2021-02-04 19:35:00 9.25 9.49 9.20 9.36 46380.0 433421.100 315556036.0 2.575511e+09 8.161819
2021-02-04 19:40:00 9.36 9.53 9.32 9.53 32975.0 310789.375 315589011.0 2.575822e+09 8.161951
2021-02-04 19:45:00 9.51 9.82 9.32 9.79 59682.0 571156.740 315648693.0 2.576393e+09 8.162218
2021-02-04 19:50:00 9.79 9.96 9.50 9.96 46546.0 452892.580 315695239.0 2.576846e+09 8.162449
2021-02-04 19:55:00 9.85 10.09 9.76 10.09 89898.0 892237.650 315785137.0 2.577738e+09 8.162951
[188 rows x 9 columns]
Here is the second dataframe:
df2
SMA
timestamp
2021-02-04 04:40:00 2.0635
2021-02-04 04:41:00 2.1355
2021-02-04 04:42:00 2.1970
2021-02-04 04:43:00 2.2590
2021-02-04 04:44:00 2.3080
... ...
2021-02-04 18:56:00 10.2080
2021-02-04 18:57:00 10.1705
2021-02-04 18:58:00 10.1205
2021-02-04 18:59:00 10.0665
2021-02-04 19:00:00 10.0210
[861 rows x 1 columns]
I want to add the SMA column from df2 to df only if the index exist in both df and df2. Otherwise, place the SMA value to nan in df. The indexes from df will never be deleted. How can I do that?

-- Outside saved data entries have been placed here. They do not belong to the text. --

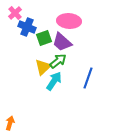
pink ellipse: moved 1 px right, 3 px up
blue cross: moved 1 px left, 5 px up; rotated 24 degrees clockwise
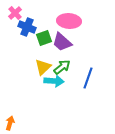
green arrow: moved 4 px right, 6 px down
cyan arrow: rotated 60 degrees clockwise
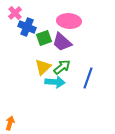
cyan arrow: moved 1 px right, 1 px down
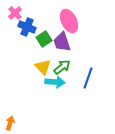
pink ellipse: rotated 60 degrees clockwise
green square: moved 1 px down; rotated 14 degrees counterclockwise
purple trapezoid: rotated 30 degrees clockwise
yellow triangle: rotated 30 degrees counterclockwise
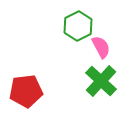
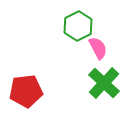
pink semicircle: moved 3 px left, 1 px down
green cross: moved 3 px right, 2 px down
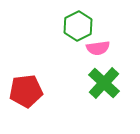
pink semicircle: rotated 110 degrees clockwise
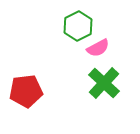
pink semicircle: rotated 20 degrees counterclockwise
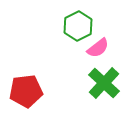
pink semicircle: rotated 10 degrees counterclockwise
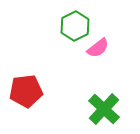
green hexagon: moved 3 px left
green cross: moved 26 px down
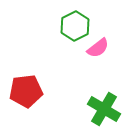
green cross: rotated 12 degrees counterclockwise
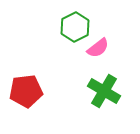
green hexagon: moved 1 px down
green cross: moved 18 px up
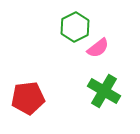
red pentagon: moved 2 px right, 7 px down
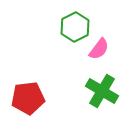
pink semicircle: moved 1 px right, 1 px down; rotated 15 degrees counterclockwise
green cross: moved 2 px left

I have tried this line merged_df = pd.merge(df, df2, left_index=True, right_index=True, how='inner')
, but I got this result:
open high low close volume tpv cum_volume cum_tpv vwap SMA
timestamp
2021-02-04 04:40:00 3.14 3.15 2.37 2.38 51866.0 143150.160 120605.0 3.513322e+05 2.913082 2.0635
2021-02-04 04:45:00 2.50 2.70 2.50 2.63 24269.0 63099.400 144874.0 4.144317e+05 2.860635 2.3655
2021-02-04 04:50:00 2.56 2.58 2.42 2.57 11849.0 29622.500 156723.0 4.440542e+05 2.833369 2.6650
2021-02-04 04:55:00 2.57 2.58 2.42 2.50 16916.0 42290.000 173639.0 4.863442e+05 2.800892 2.7280
2021-02-04 05:00:00 2.54 2.60 2.52 2.54 10899.0 27901.440 184538.0 5.142456e+05 2.786665 2.5665
... ... ... ... ... ... ... ... ... ... ...

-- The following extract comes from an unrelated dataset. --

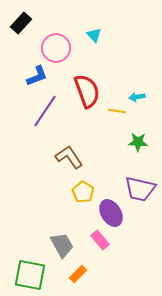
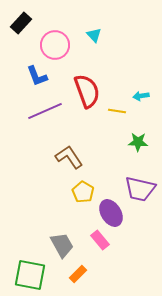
pink circle: moved 1 px left, 3 px up
blue L-shape: rotated 90 degrees clockwise
cyan arrow: moved 4 px right, 1 px up
purple line: rotated 32 degrees clockwise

2021-02-04 18:40:00 10.89 10.97 10.10 10.33 105233.0 1108629.655 314656226.0 2.566818e+09 8.157530 11.4100
2021-02-04 18:45:00 10.30 10.47 9.50 9.74 150192.0 1499667.120 314806418.0 2.568317e+09 8.158402 11.0620
2021-02-04 18:50:00 9.64 9.95 9.44 9.78 158926.0 1540787.570 314965344.0 2.569858e+09 8.159177 10.5835
2021-02-04 18:55:00 9.80 10.12 9.65 9.80 91473.0 904210.605 315056817.0 2.570762e+09 8.159678 10.2565
2021-02-04 19:00:00 9.80 9.86 9.60 9.81 67126.0 653135.980 315123943.0 2.571415e+09 8.160013 10.0210
As you can see it misses at least from the beginning of df. This solution does not work.